Communicating effectively with your dog involves a combination of verbal and non-verbal cues. Start by using a calm and friendly tone of voice, as dogs are sensitive to the emotions behind your words. To communicate your expectations, use straightforward instructions that are always followed by the appropriate hand gestures or body language. Treats and praise are examples of positive reinforcement that may promote desired behavior and improve communication. Observe your dog's body language, tail wag, ear position, and general mood since these cues provide crucial information about their wants and feelings. Furthermore, creating routines and boundaries makes it easier for your dog to grasp what is expected of them. Additionally, spending quality time together while playing, going on walks, and showing affection helps to strengthen the relationship and promote understanding. However, bear in mind that building a pleasant and successful communication channel with your animal buddy requires patience, persistence, and sensitivity.
Is it normal for me to talk to my dog?
Yes, it is entirely normal to talk to your dog. In fact, a lot of dog owners often converse with their canine pets, and anyone that does not may even be considered weird. Talking to your dog has many benefits and may be very helpful for both you and your canine companion. First of all, communicating with your dog opens up a channel for emotional connection. A relationship based on trust, companionship, and understanding may be developed with a dog by sharing your thoughts, feelings, and experiences with them. Dogs are known for their capacity to detect and respond to human emotions. Even though they may not understand what you say exactly, dogs can sense your voice's tone, inflection, and affection, which can reassure and comfort them. Additionally, chatting with your dog may be a source of socialization and intellectual stimulation. Regular conversations accustom your dog to the tone and cadence of human speech, which may support the cognitive growth of the animal as a whole. Talking to your dog may also help with training and encouraging good behavior.
How do I tell my dog I love him?
You may show your dog that you care by using both verbal and non-verbal signs. Dogs can sense human emotions and value the attention and affection you provide them through your actions and words. It's important to communicate verbally because your voice may convey warmth and caring. Use a gentle, soothing tone when addressing your dog, and say phrases like "I love you" or "Good boy/girl" with genuine warmth and enthusiasm. Additionally, physical touch, like rubbing their ears gently, plays a vital role in expressing love to your dog. Petting, hugging, and soft massages can foster a feeling of security, warmth, and closeness. Maintaining direct eye contact and speaking gently helps strengthen the emotional bond between you and your dog since dogs are also receptive to eye contact.

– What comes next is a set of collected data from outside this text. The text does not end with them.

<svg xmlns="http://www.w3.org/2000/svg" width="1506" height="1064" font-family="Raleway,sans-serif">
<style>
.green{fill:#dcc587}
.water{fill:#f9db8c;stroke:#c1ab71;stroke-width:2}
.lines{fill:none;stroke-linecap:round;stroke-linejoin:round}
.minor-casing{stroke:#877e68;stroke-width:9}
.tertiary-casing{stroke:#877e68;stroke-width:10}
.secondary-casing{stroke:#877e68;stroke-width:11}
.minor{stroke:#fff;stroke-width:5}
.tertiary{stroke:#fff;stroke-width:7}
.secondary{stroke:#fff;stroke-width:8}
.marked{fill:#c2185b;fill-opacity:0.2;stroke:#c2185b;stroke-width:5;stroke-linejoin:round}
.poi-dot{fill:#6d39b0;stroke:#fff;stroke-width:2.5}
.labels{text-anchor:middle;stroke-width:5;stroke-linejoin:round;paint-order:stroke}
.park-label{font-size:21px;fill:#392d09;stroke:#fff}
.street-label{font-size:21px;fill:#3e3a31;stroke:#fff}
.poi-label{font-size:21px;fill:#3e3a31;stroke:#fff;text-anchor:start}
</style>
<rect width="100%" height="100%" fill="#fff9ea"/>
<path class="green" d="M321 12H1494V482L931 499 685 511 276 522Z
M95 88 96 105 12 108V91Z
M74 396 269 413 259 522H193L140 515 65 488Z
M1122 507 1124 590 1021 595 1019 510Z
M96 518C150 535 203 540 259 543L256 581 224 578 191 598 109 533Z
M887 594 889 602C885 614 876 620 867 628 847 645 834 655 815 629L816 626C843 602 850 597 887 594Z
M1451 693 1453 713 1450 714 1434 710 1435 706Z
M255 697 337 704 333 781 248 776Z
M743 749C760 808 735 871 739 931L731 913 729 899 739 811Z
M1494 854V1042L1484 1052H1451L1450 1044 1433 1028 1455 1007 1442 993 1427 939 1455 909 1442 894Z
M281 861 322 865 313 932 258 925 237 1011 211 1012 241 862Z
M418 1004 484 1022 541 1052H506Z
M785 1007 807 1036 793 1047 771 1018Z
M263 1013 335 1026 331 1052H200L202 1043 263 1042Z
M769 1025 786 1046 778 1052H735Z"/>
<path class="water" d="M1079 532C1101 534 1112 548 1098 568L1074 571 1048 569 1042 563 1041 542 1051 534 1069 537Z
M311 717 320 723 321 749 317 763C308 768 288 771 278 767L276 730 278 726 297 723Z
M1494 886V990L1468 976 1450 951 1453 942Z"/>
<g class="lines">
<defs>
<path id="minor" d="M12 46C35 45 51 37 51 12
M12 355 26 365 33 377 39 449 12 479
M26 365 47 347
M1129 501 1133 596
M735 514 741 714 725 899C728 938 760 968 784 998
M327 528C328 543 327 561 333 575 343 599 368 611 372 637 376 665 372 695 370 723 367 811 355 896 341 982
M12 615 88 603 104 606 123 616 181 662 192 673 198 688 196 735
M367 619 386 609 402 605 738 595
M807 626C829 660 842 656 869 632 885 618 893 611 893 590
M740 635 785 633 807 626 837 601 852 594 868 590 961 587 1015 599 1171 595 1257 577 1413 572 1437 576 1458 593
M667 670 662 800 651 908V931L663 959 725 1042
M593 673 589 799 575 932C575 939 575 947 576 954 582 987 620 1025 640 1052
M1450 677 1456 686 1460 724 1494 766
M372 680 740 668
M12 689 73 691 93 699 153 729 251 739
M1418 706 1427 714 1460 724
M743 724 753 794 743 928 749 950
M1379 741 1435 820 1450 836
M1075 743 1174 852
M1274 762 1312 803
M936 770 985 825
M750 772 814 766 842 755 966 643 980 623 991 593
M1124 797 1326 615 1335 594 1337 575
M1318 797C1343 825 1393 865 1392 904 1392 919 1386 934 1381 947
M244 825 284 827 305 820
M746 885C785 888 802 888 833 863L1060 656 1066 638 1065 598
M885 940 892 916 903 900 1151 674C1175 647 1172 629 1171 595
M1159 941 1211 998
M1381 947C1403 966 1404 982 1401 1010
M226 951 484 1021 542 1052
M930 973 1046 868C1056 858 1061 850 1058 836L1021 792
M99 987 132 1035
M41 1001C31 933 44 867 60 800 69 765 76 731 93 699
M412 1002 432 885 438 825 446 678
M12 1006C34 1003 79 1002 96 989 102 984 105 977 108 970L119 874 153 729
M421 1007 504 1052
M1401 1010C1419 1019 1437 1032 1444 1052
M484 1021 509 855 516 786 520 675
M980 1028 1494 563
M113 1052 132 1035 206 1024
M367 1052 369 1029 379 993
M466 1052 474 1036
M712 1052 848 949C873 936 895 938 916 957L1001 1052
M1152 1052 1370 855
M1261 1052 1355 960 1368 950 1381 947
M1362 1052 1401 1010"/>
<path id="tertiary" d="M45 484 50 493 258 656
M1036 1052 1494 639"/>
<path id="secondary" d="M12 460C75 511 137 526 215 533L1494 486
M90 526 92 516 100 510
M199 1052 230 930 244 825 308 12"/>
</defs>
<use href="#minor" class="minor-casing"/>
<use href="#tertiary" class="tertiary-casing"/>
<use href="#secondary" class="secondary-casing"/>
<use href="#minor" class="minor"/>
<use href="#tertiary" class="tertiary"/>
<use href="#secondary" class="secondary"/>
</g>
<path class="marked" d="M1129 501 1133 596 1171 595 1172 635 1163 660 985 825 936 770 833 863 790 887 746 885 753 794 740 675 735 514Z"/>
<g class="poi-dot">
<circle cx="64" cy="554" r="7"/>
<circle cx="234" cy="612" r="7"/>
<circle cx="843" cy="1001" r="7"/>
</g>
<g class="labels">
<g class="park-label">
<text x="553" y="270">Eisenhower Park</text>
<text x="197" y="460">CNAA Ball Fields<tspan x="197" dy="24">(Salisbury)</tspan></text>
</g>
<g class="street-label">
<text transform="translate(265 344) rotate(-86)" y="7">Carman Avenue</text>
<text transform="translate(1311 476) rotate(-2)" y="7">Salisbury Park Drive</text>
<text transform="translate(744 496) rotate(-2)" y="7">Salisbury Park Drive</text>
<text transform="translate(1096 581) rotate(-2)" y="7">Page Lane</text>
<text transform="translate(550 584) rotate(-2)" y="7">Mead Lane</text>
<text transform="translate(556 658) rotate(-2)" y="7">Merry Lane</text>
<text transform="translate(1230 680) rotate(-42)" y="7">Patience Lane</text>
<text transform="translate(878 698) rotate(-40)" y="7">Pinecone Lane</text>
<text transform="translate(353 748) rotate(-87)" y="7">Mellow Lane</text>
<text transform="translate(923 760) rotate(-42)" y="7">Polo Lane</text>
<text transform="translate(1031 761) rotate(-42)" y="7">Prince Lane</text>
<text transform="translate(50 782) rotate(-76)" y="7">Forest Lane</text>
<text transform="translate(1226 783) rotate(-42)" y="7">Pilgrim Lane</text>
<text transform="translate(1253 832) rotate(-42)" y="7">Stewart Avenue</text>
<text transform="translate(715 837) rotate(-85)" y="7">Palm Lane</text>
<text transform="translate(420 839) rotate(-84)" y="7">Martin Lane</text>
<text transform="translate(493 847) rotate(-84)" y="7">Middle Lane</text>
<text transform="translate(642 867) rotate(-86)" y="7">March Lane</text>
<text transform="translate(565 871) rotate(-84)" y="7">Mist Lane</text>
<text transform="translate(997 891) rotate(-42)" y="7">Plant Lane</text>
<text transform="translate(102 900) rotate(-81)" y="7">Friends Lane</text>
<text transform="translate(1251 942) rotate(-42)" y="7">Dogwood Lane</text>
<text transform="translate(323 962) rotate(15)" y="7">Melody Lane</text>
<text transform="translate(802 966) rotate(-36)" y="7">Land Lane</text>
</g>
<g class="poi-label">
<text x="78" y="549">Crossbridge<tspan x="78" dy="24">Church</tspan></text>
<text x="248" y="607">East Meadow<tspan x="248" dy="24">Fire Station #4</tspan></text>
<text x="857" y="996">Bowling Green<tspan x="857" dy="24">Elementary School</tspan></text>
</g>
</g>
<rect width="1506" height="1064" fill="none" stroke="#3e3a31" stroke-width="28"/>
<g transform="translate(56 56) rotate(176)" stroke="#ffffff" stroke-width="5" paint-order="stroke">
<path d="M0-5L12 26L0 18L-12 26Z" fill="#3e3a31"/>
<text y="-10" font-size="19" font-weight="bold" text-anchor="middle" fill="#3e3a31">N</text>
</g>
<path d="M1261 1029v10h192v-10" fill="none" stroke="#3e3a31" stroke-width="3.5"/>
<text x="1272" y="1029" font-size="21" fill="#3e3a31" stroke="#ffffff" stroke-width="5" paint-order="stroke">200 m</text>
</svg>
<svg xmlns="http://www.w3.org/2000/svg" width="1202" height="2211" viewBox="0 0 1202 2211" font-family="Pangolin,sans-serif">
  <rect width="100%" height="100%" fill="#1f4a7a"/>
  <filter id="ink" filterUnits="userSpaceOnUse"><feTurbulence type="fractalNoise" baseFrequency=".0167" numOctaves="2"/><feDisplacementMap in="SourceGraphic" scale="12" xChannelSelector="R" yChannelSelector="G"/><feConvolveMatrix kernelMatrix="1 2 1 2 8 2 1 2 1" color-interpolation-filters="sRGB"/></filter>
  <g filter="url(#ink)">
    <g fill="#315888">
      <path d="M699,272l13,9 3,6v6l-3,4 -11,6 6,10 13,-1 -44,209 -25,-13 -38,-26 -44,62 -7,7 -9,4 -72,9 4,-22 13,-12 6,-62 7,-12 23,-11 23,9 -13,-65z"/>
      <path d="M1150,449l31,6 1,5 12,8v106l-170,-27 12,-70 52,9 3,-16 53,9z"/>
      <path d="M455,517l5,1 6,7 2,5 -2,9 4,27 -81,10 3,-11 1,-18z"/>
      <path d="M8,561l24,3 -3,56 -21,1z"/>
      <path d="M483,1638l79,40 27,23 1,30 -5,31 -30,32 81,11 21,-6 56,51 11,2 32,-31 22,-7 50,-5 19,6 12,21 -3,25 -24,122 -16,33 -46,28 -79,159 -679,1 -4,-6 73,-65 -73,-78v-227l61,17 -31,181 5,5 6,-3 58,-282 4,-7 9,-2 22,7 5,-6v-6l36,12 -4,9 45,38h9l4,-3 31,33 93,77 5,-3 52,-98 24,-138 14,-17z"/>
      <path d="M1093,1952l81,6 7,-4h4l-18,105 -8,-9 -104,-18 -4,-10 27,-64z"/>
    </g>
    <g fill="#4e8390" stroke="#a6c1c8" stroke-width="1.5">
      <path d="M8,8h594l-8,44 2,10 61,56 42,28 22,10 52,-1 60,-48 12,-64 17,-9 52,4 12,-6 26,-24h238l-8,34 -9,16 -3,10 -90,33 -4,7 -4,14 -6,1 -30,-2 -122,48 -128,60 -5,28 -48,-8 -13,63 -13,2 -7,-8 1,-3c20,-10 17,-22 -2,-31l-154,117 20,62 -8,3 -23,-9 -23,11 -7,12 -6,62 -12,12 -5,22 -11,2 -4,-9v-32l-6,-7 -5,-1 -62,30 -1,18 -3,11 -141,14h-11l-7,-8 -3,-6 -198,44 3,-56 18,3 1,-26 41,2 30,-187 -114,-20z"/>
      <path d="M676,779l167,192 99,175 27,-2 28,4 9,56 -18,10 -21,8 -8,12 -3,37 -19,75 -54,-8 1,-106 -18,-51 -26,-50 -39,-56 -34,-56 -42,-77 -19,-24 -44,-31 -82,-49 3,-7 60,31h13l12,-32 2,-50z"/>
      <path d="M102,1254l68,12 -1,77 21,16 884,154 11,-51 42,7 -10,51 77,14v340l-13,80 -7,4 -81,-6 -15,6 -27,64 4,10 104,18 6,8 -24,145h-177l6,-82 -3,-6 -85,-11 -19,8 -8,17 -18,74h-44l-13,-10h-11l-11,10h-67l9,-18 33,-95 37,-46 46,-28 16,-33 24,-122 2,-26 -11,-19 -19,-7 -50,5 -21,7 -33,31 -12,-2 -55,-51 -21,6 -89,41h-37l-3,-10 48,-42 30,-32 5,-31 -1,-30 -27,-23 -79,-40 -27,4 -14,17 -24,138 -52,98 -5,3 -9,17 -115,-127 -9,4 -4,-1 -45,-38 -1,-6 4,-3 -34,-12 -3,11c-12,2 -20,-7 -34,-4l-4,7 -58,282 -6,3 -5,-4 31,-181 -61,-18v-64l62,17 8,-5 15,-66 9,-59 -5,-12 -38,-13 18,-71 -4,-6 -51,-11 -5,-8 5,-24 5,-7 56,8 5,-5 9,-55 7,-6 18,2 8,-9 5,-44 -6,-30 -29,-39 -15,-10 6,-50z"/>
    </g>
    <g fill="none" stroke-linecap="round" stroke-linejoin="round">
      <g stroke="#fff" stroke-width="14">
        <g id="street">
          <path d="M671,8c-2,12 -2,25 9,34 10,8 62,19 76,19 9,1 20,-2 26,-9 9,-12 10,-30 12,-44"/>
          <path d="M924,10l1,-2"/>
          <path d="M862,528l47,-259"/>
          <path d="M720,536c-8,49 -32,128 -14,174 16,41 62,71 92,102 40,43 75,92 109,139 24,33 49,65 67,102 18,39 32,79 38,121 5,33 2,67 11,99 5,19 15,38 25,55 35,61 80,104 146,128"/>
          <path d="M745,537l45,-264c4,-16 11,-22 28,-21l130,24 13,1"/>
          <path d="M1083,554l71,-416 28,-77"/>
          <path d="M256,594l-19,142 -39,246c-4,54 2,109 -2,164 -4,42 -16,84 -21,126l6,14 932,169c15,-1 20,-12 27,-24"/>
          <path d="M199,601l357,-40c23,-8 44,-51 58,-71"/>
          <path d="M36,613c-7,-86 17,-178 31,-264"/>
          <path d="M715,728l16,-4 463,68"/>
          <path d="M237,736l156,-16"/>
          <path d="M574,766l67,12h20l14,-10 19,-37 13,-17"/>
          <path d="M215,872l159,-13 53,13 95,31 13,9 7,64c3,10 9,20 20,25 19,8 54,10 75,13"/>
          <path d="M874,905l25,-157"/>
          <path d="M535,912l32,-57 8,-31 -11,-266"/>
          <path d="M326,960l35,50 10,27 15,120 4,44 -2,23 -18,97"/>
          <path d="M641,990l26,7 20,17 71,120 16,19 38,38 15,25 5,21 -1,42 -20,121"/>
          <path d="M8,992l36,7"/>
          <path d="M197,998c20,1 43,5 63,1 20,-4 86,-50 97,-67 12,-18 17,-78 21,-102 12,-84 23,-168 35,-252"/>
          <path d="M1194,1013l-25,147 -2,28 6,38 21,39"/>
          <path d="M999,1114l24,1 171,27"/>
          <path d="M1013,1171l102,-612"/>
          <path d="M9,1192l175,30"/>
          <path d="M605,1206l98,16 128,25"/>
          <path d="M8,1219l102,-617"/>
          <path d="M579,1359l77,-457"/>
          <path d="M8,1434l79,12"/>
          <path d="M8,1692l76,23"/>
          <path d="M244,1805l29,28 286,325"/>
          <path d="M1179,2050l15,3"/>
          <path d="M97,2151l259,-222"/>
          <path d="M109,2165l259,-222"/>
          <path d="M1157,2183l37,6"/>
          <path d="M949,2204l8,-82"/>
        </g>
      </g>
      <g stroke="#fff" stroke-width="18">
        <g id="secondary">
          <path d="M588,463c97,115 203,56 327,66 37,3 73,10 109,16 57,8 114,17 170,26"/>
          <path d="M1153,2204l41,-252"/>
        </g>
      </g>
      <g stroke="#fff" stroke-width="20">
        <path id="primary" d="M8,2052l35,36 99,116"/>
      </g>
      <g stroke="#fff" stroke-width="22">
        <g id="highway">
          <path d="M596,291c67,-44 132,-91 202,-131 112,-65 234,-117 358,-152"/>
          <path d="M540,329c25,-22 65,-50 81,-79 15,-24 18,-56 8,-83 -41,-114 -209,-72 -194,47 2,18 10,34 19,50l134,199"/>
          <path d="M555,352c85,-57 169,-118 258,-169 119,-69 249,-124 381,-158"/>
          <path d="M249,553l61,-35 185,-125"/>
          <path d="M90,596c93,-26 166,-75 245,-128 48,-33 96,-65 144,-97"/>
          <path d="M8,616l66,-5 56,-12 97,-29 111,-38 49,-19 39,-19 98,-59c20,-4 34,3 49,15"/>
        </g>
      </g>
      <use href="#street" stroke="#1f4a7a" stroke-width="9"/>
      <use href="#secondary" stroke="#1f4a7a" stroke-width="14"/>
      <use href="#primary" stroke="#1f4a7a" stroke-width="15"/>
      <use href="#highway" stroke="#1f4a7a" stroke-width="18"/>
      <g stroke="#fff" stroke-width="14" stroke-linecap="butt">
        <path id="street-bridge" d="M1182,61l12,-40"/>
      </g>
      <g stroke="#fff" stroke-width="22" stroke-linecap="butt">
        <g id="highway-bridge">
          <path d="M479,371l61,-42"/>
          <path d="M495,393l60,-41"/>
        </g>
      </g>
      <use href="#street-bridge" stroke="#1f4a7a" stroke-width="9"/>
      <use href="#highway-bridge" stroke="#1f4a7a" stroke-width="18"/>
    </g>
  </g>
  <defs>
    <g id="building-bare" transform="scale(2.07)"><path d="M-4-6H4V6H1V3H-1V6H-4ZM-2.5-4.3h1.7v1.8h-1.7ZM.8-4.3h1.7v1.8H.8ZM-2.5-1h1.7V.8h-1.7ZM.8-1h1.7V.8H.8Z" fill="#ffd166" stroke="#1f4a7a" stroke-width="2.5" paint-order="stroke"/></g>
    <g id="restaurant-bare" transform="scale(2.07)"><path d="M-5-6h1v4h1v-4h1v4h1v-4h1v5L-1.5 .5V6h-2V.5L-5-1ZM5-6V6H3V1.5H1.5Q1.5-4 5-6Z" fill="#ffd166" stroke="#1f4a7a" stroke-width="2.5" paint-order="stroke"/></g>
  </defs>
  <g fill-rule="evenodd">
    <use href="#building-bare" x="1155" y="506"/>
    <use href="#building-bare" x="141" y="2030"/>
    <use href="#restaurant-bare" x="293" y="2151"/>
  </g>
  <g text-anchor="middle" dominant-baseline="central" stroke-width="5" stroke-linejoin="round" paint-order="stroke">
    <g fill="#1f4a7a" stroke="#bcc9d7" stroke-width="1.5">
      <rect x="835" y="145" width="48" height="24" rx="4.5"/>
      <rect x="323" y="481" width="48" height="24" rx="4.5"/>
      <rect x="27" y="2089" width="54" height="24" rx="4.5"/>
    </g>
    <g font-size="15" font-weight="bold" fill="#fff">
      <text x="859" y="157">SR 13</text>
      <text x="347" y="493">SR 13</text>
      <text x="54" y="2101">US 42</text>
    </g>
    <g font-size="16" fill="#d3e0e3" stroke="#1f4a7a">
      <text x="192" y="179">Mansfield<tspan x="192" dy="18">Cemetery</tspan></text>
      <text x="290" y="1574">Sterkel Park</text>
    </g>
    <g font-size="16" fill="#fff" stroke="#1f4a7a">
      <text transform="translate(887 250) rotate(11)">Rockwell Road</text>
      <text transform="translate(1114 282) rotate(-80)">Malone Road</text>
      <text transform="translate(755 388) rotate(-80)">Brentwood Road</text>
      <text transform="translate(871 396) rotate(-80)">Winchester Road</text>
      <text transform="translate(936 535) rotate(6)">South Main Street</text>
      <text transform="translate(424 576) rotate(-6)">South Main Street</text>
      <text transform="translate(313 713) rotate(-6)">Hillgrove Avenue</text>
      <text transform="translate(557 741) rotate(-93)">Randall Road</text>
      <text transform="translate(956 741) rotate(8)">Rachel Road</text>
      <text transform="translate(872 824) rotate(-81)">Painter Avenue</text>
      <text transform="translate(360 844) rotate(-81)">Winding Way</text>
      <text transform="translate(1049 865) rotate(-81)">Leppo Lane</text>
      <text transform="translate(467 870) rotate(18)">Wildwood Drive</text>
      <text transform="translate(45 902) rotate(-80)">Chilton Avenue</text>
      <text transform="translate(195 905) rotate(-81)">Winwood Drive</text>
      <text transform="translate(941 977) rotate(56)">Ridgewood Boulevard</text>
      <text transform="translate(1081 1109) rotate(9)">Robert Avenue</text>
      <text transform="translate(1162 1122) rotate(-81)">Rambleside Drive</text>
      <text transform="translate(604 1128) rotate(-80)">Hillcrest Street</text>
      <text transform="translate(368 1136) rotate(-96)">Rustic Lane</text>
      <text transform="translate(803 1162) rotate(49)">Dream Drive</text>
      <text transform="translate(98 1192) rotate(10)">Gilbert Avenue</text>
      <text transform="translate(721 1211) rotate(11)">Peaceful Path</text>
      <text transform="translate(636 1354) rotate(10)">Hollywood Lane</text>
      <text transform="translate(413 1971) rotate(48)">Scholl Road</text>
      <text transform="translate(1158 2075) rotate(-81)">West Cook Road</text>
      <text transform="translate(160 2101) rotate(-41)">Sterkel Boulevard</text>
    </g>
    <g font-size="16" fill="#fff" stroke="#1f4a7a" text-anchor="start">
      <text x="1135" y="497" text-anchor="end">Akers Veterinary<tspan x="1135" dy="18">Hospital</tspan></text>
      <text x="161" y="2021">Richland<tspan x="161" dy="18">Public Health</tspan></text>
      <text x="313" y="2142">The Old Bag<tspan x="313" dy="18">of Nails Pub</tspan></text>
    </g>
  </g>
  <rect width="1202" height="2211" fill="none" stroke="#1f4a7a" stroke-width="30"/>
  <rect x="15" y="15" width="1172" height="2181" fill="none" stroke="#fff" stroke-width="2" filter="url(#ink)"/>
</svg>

Does my dog know when I talk to him?
Yes, dogs are aware when you speak to them. They may not grasp the exact words you are saying, but they are very aware of your tone of voice, your body language, and the feelings you are conveying. Dogs can catch up on tiny hints and messages because they have evolved to be sensitive to human communication. Your dog may feel happy and connected when you chat with them since they can tell that you are paying attention to them. Additionally, they can identify the sound of your voice and relate it to your presence and care.